B/6. Valvular heart disease
What are the 4 categories of valvular heart disease?
List the disease that can cause valvular heart disease (6)
- Stenosis
- Insufficiency
- Vitium
- Murmur
Causes:
- Rheumatic feer
- Infective endocarditis
- Non-infective endocarditis
- Carcinoid disease
- Myxomatous Mitral Valve
- Calcific Aortic Stenosis
B/6. Valvular heart disease
Describe myxomatous valves
Myxomatous Degeneration:
- means the weakening of connective tissue
- involves accumulation of a mucinous ECM of dermatan sulfate glycosaminoglycans
Myomatous Mitral Valve: it is one of the most common valve disease
- A weakened valve, which can’t stay closed effectively.
- Involves a thinning of the fibrous middle layer of the valve and concommittant expansion of the spongious layer, from excessive mucoid ECM deposition.
- Weakness causes “balooning” valves when they are shut during systole.
- Usually affects the mitral valve first, then the triscuspid, then the aortic and pulmonic.
- “Floppy valves,” causing insufficiency and regurgitation
- Primary myxomatous valves are seen in syndromes with ECM deposition dysfucntion, like Marfan Syndrome.

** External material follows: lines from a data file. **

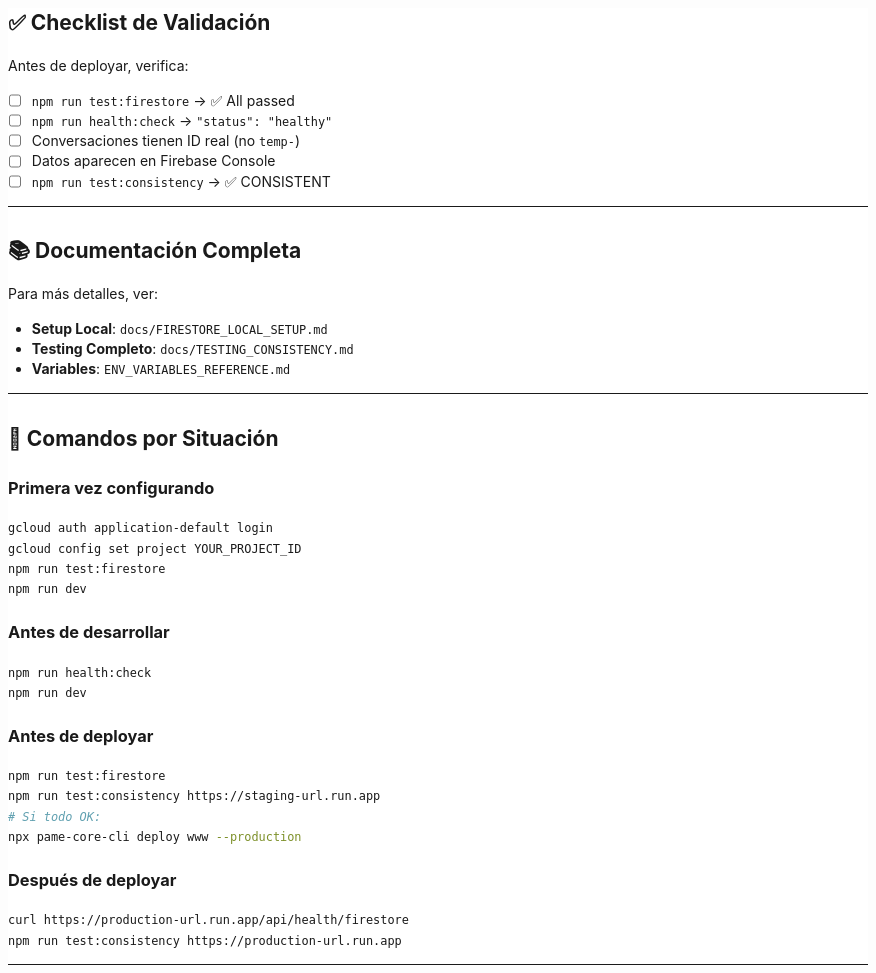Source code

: 
## ✅ Checklist de Validación

Antes de deployar, verifica:

- [ ] `npm run test:firestore` → ✅ All passed
- [ ] `npm run health:check` → `"status": "healthy"`
- [ ] Conversaciones tienen ID real (no `temp-`)
- [ ] Datos aparecen en Firebase Console
- [ ] `npm run test:consistency` → ✅ CONSISTENT

---

## 📚 Documentación Completa

Para más detalles, ver:

- **Setup Local**: `docs/FIRESTORE_LOCAL_SETUP.md`
- **Testing Completo**: `docs/TESTING_CONSISTENCY.md`
- **Variables**: `ENV_VARIABLES_REFERENCE.md`

---

## 🎯 Comandos por Situación

### Primera vez configurando
```bash
gcloud auth application-default login
gcloud config set project YOUR_PROJECT_ID
npm run test:firestore
npm run dev
```

### Antes de desarrollar
```bash
npm run health:check
npm run dev
```

### Antes de deployar
```bash
npm run test:firestore
npm run test:consistency https://staging-url.run.app
# Si todo OK:
npx pame-core-cli deploy www --production
```

### Después de deployar
```bash
curl https://production-url.run.app/api/health/firestore
npm run test:consistency https://production-url.run.app
```

---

- Can also be caused secondarily in any situation causing valve regurgitation.
B/6. Valvular heart disease
Describe calcifying valve stenosis on non-synthetic valves (normal)
Calcifying stenosis occus at the Aortic Valve most often.
Calcified Aortic Stenosis:
- is the most common degenerative valve disease
- Results from wear and tear, age.
- This is the valvular counterpart to age-related atherosclerosis, thus, extremely common in old age.
Morphology
- Calcification forms on the middle and oustide border of the valves, ring around the valve edges.
- Causes stenosis, outflow obstruction
- LV concentric hypertrophy
- If an individual has congenital bicuspid aortic valves (instead of the normal tricuspid aortic valves), It can onset at a much earlier age than normal, by 40-50 years.
B/6. Valvular heart disease
Describe Calcifying valve disease on prosthetic valves
On biological prosthetic valves, calcification is very common
Causes stenosis due to calcification of the valve borders as well as shrotening and hardening of the valves, causing insufficiency.
Calcification/necrosis occurs at the suture lines of a mechanical prosthetic valve, and can cause it to rip/detach.